Si comincia con la title track: i personaggi della City muti, sconosciuti persino a sé stessi, smog e nebbia che ti sommergono dalle casse, direzioni smarrite: messaggio reso squisitamente con un rock sinfonico a tre voci, uno dei punti più alti della raccolta. Laine si piglia anche una voce solista, nella gentile Children children, intrisa di nostalgico country & western (“Children where are you now, Hiding in the forest playing in the rain - I hope not too far away for me to see again"). Segue Deliver your children, il miglior pezzo dell'inedita coppia compositiva. Si tratta di un altro esercizio corale, in minore, nervoso, con scambi fulminei ed assai piacevoli tra strofa e ritornello, che ribadisce in sostanza i concetti del brano quasi omonimo succitato: "Deliver your children to the good good life - give'em peace and shelter and a fork and knife..."
La democratizzazione creativa prevede poi la meditabonda Don’t let it bring you down, curiosa con quella strisciante parte di zufolo che s'integra con la distorta di Denny, in un mix dall'effetto suadente. Infine, la "spaziale" Morse moose and the grey goose, un possente dance-rock definito da quattro accordi chiave di pianoforte, con un cantato quasi rap sul refrain che poi sfocia in ballata sulla strofa. Una canzone che pare stilisticamente la naturale continuazione di 1985, con effetti e feedback a sbiadire sul finale, come da copione.
Gli altri brani sono firmati dal solo Paul, e anche qui c'è materiale di lusso. La proposta più notevole potrebbe essere Famous groupies, che riporta alle atmosfere gloriose di dieci (facciamo tredici) anni prima, con quel pizzico di humour che non stona e spruzzate cacofoniche di slide guitar; oppure il rock urbano, deciso di Cafè on the left bank, o anche quello isterico di I've had enough, che si segnala per la coraggiosa scelta dell’inciso su di una sola nota.

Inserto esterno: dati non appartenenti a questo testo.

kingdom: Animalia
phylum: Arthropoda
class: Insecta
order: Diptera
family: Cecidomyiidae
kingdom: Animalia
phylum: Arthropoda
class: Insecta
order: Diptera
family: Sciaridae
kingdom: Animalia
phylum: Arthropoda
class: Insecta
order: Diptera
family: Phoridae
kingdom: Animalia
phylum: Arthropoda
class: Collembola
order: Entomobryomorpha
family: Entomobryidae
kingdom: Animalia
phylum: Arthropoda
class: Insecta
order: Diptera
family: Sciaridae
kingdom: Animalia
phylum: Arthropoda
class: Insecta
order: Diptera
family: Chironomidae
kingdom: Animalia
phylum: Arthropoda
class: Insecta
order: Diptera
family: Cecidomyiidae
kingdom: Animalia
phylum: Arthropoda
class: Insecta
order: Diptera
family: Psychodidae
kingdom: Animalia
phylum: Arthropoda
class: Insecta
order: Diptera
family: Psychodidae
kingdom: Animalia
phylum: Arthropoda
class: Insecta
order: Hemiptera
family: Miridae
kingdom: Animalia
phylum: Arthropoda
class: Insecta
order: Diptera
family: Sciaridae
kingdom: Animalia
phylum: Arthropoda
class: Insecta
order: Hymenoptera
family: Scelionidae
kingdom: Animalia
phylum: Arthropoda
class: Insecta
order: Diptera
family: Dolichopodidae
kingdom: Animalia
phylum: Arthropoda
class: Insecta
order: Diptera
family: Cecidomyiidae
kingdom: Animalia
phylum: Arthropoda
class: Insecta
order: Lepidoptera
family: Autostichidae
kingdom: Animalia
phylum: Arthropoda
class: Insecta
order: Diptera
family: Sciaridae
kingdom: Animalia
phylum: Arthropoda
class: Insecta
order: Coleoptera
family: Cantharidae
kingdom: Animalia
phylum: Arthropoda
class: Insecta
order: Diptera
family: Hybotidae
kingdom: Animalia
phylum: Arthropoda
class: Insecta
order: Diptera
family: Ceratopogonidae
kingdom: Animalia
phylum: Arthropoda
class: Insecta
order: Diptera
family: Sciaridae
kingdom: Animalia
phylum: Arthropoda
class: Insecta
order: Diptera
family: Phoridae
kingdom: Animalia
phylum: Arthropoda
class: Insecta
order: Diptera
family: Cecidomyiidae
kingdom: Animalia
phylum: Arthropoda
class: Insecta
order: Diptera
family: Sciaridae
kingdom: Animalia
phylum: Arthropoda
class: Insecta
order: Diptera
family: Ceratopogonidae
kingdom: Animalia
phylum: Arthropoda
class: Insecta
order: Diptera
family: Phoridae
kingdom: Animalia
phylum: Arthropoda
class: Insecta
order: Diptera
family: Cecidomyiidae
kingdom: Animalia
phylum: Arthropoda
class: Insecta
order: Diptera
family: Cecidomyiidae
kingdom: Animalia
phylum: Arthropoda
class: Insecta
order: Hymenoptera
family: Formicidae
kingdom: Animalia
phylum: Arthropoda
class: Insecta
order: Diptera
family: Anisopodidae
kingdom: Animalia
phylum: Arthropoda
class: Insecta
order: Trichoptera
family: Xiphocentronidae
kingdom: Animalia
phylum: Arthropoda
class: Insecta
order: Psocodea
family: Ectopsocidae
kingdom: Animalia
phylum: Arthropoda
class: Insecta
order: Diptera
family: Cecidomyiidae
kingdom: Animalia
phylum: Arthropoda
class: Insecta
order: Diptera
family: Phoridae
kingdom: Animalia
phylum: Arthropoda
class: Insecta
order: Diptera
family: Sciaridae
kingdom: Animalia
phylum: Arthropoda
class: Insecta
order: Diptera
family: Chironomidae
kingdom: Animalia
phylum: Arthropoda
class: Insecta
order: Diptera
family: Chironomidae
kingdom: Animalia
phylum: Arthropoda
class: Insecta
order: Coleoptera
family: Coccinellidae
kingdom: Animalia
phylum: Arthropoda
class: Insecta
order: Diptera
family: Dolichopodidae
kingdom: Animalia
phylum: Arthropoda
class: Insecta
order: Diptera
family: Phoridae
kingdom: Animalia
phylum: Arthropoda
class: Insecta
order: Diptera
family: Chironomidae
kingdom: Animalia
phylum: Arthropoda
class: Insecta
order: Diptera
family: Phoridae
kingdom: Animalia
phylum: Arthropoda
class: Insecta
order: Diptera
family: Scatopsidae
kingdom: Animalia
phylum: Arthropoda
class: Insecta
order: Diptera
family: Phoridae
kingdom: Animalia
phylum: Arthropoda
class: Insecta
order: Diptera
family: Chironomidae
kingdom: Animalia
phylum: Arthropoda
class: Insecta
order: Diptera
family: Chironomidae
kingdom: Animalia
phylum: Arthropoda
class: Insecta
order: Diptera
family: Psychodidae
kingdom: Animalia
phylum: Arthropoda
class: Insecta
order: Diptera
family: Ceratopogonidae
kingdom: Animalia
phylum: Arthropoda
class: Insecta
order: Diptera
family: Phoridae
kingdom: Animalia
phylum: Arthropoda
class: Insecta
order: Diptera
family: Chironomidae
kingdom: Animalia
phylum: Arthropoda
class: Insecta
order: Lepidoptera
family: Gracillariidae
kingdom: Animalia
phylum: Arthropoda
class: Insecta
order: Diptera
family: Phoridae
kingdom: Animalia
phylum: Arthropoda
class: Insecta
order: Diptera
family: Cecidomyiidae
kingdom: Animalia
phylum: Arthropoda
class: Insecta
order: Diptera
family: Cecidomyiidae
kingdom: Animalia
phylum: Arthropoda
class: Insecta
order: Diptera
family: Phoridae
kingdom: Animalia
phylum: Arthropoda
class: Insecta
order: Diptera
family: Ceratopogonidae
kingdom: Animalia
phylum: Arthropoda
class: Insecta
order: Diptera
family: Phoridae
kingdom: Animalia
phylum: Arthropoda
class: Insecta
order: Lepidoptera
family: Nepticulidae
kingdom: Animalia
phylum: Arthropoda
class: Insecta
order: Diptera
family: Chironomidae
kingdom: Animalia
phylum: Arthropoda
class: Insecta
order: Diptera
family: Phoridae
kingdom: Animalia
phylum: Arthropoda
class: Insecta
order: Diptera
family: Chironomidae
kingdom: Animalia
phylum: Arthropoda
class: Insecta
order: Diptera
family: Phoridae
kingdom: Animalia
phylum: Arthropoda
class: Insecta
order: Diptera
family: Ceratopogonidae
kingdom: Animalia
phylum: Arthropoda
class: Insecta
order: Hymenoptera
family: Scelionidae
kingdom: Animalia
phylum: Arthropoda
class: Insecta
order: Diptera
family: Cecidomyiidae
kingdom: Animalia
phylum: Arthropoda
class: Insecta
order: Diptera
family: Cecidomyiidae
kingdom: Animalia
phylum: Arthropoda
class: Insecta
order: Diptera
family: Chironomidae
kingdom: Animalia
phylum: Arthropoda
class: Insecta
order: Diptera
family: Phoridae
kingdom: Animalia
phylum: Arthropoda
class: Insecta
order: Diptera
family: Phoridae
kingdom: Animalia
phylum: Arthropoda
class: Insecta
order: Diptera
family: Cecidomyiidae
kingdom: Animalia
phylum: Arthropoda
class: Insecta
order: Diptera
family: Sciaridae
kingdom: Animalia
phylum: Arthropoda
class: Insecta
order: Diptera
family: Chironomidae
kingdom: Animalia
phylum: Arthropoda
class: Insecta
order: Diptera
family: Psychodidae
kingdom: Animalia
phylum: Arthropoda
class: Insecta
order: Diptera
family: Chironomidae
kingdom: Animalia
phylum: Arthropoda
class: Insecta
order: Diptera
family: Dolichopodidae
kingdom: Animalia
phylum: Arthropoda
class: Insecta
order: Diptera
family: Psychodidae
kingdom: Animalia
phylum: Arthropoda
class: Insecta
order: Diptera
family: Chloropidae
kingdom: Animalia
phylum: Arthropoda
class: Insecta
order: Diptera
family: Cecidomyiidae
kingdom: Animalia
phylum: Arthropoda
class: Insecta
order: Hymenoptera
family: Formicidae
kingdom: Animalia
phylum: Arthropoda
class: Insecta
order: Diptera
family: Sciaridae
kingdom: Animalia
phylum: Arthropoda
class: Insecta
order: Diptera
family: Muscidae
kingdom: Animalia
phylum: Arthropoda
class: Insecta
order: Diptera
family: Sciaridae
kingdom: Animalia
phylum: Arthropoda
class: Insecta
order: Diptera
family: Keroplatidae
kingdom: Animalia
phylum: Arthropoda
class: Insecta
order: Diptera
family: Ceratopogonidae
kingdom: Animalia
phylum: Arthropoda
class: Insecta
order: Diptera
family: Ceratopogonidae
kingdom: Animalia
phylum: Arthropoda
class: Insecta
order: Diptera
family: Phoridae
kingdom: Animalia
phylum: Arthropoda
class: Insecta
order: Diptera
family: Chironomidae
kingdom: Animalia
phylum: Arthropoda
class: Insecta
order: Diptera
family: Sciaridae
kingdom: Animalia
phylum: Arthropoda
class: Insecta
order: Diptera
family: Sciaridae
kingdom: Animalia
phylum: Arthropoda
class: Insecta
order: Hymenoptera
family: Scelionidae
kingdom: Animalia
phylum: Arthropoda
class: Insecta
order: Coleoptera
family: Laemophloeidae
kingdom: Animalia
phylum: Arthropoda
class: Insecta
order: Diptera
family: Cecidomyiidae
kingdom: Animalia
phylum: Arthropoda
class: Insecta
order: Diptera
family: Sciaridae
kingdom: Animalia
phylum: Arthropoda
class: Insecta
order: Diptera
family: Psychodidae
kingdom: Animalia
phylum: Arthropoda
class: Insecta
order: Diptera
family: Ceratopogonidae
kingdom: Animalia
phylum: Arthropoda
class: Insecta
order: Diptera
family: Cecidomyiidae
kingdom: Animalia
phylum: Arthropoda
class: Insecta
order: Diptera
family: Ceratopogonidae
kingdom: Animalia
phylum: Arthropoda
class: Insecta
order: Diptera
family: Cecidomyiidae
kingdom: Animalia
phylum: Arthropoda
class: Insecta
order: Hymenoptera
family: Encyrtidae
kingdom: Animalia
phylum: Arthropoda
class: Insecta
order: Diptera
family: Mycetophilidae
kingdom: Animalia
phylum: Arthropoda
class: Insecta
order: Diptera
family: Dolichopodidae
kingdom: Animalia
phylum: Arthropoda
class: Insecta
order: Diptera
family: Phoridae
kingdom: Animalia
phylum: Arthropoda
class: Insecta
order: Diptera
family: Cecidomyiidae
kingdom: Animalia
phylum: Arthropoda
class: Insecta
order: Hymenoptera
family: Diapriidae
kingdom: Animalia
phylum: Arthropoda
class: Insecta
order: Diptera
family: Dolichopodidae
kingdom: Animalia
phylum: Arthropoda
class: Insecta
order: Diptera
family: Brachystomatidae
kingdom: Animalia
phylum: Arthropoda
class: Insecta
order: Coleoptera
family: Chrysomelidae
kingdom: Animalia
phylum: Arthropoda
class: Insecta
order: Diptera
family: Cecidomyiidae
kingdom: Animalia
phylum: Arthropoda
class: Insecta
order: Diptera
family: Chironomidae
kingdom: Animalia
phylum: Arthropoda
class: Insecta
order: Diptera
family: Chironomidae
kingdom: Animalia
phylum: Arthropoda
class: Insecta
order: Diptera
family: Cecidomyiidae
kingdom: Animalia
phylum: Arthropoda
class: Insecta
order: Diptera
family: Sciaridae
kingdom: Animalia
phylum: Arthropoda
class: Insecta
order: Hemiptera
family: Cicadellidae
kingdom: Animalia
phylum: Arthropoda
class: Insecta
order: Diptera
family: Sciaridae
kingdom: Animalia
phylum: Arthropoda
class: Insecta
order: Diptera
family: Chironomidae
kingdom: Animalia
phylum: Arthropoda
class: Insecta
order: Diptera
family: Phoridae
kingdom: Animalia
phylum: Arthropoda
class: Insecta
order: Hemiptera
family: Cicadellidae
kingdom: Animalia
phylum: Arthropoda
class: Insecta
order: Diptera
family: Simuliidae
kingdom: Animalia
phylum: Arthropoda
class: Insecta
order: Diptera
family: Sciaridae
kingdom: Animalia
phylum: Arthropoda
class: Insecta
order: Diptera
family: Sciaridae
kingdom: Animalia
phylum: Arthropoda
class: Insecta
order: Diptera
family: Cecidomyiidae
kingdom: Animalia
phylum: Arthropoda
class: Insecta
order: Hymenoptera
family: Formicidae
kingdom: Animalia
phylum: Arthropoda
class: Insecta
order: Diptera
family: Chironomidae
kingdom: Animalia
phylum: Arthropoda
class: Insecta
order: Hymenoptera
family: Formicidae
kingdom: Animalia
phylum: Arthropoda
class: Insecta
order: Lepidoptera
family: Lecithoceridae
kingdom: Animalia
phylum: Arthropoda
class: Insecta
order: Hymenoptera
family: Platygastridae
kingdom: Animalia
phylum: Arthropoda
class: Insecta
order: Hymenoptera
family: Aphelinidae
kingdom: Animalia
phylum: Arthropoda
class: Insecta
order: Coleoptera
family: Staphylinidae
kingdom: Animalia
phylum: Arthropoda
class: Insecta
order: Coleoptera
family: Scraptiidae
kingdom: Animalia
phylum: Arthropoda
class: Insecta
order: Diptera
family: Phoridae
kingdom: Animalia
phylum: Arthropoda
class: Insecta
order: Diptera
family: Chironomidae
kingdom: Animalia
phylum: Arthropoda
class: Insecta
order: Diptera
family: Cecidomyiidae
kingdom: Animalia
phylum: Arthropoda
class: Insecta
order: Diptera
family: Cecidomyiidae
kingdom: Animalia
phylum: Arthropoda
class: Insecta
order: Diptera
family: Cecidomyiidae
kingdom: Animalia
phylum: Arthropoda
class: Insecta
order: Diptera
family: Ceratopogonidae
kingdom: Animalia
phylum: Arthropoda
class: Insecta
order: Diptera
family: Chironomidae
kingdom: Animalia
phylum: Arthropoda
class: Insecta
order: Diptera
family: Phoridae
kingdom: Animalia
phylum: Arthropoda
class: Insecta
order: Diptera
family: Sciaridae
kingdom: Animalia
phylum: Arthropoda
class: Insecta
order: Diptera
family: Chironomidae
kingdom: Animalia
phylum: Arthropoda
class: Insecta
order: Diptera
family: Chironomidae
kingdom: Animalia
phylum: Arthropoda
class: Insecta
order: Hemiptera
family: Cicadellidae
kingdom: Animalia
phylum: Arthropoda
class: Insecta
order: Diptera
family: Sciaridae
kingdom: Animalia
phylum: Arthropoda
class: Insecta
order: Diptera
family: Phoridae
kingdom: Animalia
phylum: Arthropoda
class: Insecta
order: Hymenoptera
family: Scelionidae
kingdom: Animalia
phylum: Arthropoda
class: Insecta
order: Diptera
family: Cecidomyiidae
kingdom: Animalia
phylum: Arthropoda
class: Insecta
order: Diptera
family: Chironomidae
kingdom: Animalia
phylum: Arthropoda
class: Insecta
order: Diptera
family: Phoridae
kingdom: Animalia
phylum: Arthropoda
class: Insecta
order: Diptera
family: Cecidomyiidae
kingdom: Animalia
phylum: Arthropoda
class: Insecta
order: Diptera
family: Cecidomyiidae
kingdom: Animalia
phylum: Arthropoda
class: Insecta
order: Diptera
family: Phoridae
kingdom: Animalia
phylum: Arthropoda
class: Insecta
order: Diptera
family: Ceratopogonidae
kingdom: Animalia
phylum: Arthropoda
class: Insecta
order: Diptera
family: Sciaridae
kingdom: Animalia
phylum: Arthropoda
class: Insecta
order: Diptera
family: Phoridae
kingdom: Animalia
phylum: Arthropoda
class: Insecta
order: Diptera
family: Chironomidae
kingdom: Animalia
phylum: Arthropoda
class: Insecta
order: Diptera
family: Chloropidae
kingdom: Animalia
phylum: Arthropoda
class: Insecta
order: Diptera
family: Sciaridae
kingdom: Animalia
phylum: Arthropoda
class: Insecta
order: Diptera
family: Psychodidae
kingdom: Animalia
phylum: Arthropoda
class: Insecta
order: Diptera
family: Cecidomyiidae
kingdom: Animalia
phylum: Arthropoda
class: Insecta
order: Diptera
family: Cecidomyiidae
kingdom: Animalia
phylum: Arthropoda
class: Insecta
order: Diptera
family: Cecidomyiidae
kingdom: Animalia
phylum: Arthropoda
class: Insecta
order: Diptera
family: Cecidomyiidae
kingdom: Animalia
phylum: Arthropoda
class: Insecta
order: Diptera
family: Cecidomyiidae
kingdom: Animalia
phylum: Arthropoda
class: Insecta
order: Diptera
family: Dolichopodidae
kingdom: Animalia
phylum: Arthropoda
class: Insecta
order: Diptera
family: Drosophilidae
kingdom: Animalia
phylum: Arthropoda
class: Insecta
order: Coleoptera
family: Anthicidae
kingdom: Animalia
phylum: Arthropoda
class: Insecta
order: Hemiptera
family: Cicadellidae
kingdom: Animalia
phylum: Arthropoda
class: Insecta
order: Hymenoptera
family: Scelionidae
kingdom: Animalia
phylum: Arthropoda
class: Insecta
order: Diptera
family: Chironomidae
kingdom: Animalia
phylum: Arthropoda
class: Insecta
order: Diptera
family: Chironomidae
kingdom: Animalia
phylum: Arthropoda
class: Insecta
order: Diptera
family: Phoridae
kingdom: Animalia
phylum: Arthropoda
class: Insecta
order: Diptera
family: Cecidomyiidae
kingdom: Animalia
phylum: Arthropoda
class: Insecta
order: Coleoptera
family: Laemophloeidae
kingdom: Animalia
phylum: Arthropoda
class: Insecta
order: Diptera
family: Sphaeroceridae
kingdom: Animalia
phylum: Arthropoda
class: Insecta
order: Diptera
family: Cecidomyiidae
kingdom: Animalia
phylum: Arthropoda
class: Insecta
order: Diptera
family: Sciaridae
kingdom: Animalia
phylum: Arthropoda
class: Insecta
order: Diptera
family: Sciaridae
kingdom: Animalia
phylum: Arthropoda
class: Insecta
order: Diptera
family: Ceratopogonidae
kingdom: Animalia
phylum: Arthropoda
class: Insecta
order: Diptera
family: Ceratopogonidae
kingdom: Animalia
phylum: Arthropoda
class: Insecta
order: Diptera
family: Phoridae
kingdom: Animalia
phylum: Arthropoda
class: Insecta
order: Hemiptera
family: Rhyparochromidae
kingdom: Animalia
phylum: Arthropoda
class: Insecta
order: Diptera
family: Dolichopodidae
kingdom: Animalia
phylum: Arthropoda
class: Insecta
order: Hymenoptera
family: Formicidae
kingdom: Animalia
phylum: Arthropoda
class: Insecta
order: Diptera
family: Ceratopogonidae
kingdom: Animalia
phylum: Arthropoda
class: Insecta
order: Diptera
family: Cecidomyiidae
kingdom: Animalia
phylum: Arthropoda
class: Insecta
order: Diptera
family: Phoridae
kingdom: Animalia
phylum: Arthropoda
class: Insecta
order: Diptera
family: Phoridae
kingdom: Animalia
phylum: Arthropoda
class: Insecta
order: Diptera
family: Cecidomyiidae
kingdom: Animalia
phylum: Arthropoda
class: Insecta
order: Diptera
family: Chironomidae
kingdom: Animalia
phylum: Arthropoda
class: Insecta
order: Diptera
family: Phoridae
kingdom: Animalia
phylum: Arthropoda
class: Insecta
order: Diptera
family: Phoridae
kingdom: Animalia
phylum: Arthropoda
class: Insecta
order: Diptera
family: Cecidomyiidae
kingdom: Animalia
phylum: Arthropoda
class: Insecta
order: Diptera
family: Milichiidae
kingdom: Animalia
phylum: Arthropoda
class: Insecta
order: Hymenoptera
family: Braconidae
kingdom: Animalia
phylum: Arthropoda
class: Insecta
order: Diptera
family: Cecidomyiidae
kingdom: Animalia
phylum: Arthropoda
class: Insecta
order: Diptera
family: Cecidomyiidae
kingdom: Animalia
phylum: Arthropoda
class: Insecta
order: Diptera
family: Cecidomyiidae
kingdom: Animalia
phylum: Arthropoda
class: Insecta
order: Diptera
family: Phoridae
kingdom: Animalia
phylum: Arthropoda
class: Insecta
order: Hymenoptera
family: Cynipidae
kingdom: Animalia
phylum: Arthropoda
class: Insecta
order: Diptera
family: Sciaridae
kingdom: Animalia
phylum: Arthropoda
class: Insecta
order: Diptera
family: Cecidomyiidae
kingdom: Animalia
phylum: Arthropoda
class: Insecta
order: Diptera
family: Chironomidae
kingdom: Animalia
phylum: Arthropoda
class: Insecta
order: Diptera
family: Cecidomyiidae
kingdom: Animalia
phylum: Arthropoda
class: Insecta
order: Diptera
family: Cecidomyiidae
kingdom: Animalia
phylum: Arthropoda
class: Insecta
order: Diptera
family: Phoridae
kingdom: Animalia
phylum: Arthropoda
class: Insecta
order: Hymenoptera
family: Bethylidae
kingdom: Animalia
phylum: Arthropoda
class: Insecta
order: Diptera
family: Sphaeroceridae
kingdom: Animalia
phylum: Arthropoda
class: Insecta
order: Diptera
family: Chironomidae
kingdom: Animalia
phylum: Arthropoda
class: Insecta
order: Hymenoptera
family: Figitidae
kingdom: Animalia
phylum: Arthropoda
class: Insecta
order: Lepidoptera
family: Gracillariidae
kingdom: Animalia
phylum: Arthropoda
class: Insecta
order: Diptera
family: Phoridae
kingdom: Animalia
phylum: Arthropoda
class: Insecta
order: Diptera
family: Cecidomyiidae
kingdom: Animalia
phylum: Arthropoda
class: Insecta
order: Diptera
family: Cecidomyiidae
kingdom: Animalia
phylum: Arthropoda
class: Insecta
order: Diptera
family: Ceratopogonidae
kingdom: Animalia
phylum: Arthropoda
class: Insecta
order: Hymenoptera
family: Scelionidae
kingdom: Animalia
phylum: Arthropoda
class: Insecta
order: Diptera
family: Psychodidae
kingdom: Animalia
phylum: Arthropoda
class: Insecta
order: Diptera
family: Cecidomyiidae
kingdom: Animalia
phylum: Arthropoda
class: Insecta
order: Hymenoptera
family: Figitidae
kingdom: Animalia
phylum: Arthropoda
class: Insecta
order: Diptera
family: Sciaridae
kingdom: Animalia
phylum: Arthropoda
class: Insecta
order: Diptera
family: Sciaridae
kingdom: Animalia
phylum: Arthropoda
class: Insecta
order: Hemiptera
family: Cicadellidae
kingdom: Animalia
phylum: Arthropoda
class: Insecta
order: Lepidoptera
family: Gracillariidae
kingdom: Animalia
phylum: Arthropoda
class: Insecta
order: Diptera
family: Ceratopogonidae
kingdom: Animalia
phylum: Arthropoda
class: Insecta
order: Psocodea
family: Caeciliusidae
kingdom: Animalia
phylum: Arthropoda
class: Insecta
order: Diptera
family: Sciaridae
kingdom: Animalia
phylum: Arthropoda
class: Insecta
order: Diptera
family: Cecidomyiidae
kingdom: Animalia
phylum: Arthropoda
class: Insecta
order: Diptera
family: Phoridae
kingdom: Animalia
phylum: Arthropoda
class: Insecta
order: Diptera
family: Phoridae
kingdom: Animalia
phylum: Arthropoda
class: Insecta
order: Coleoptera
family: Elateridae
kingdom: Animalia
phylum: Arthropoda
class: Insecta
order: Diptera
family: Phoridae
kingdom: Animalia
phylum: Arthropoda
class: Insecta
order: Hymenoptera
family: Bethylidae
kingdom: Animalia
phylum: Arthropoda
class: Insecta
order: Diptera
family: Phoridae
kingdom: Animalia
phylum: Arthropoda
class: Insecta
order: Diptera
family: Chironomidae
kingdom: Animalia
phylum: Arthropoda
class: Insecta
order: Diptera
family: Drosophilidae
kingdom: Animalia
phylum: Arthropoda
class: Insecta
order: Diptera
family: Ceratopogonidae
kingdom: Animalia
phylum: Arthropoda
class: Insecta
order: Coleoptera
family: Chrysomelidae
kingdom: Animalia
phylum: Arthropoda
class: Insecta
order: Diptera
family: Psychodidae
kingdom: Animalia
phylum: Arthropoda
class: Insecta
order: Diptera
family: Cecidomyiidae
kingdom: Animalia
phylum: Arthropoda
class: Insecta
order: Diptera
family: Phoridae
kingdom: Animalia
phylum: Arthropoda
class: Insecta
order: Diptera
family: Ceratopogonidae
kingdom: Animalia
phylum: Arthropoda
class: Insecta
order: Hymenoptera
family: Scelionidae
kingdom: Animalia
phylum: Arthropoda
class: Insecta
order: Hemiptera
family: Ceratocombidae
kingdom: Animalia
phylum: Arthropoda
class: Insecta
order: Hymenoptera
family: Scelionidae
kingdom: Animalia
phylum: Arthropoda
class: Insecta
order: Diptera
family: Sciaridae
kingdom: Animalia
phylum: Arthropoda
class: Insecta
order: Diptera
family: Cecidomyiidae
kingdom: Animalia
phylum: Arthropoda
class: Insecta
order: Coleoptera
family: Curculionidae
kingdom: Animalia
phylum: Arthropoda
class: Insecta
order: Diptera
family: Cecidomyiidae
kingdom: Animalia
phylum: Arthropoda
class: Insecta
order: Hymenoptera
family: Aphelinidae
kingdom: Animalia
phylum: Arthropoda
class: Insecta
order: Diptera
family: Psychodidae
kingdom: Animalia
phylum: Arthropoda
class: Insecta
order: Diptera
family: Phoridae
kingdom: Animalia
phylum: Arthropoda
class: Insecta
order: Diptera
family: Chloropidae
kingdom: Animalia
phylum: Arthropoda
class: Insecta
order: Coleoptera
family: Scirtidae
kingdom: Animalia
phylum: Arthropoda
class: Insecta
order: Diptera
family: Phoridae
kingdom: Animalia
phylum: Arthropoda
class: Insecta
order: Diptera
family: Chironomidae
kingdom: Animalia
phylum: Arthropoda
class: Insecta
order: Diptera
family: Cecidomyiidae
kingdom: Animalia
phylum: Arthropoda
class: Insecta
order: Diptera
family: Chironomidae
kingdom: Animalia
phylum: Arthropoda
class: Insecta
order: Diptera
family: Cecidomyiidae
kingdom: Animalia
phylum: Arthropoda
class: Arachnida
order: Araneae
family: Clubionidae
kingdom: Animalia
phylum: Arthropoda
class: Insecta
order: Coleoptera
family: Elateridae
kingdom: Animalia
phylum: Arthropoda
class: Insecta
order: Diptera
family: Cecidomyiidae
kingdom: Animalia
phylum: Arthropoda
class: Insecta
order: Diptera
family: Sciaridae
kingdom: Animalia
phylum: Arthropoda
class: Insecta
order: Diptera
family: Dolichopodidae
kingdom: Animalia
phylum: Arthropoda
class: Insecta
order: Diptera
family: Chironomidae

Dieci anni dopo Lady Madonna, ecco un nuovo omaggio ad Elvis, probabilmente meno riuscito, denominato Name and Address. Si lascia assai preferire la lunga sessione pop di WIth a little luck, piacevole e ruffiano esercizio scala classifiche, con coretti cinguettati all'unisono e positività a piene mani.
Naturalmente non manca, non potrebbe, essendo nella sua natura, il Macca più spiccatamente romantico, nel coccoloso accenno barocco di I'm carrying, gentile e remissiva nella sua vena nostalgica e, per fortuna, mai pesante. Anche in London Town c’è, come quasi sempre negli album dei Wings, spazio per un medley. E’ la semi strumentale Backwards traveller/Cuff link, discretamente insapore, a dir la verità, poco più che un debole riempitivo. Il pollice verso è tutto per Girlfriend, pasticciaccio disco, dove i ragazzi giocano alla K.C.& The Sunshine Band ma alla fine se ne escono in una brodaglia annacquata che meglio sarebbe stato fermare a livello di intenzioni (la gireranno l’anno successivo a Michael Jackson che ne tirerà fuori una cosa ascoltabile: a Milano dicono, ofelè, fa el to mistèe). Sono queste ultime tracce a livellare il lavoro verso il basso, seppur non di molto.
London town resta un prodotto forte e variegato, il migliore dai tempi di Band on the run. E l’anno successivo andrà ancora meglio.